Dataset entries
==============================

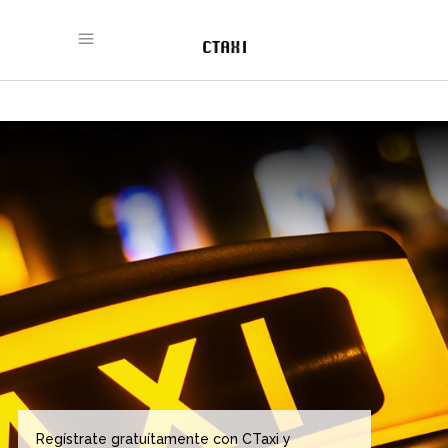
Regístrate gratuítamente con CTaxi y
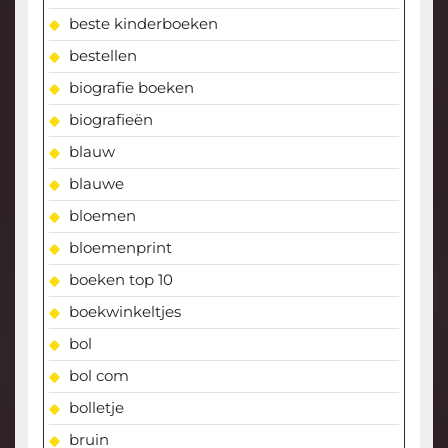
beste kinderboeken
bestellen
biografie boeken
biografieën
blauw
blauwe
bloemen
bloemenprint
boeken top 10
boekwinkeltjes
bol
bol com
bolletje
bruin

==============================

Task objective
Quote, word for word, every line starting at the one that contains "bloemenprint" and ending with the final line of the entries.

Response to this exercise
bloemenprint
boeken top 10
boekwinkeltjes
bol
bol com
bolletje
bruin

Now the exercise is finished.